AVAILABLE DATA:
════════

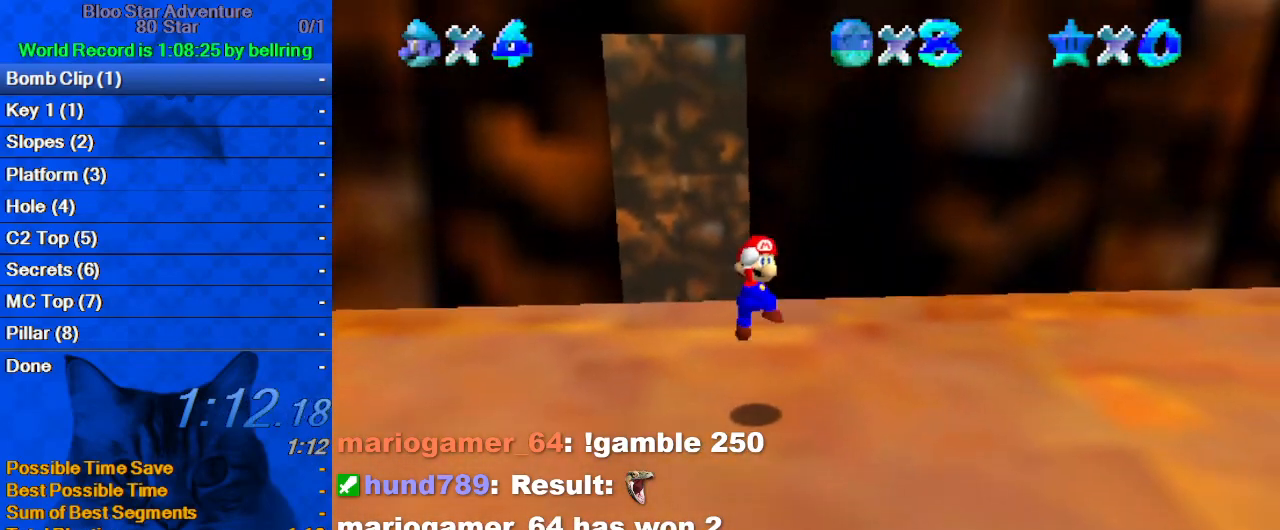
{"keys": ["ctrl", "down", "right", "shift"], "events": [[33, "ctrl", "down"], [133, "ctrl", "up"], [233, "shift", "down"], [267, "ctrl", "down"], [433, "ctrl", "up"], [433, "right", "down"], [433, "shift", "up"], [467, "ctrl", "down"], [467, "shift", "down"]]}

════════

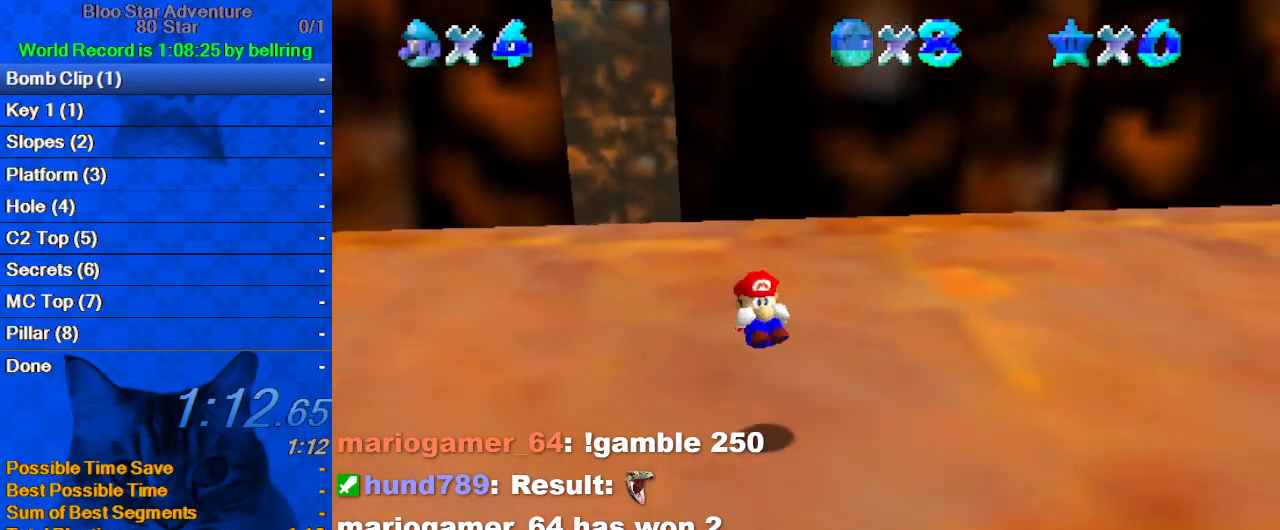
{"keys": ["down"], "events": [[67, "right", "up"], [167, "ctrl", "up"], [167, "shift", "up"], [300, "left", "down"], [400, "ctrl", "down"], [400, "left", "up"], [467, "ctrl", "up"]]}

════════

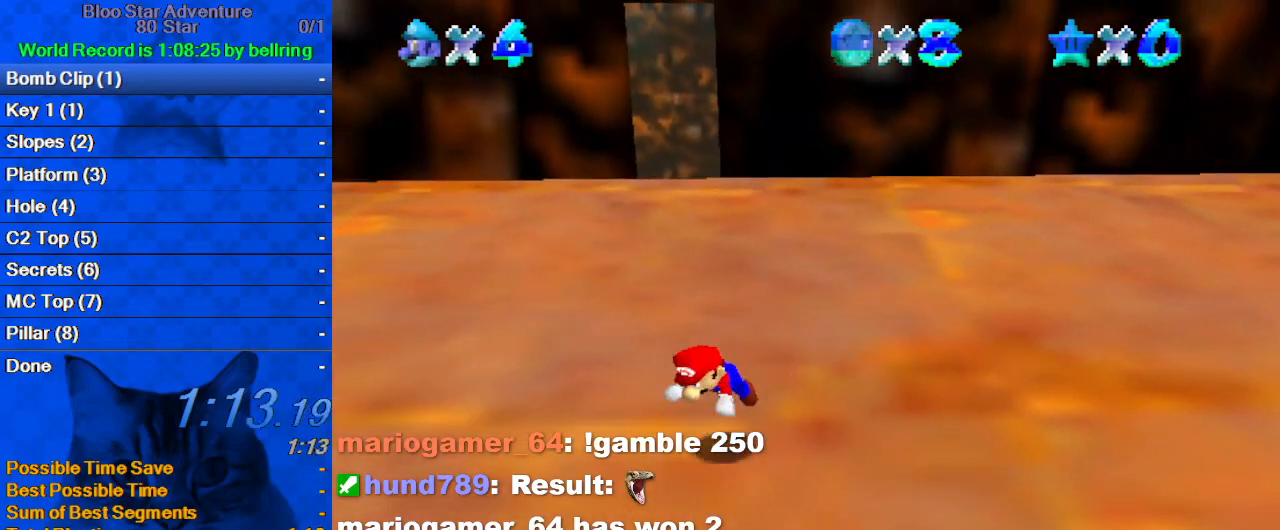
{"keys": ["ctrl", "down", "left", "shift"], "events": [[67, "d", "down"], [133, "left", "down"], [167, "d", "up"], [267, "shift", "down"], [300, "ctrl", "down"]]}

════════

Each line of the entries that holds "left" should be counted, and only the total given.

2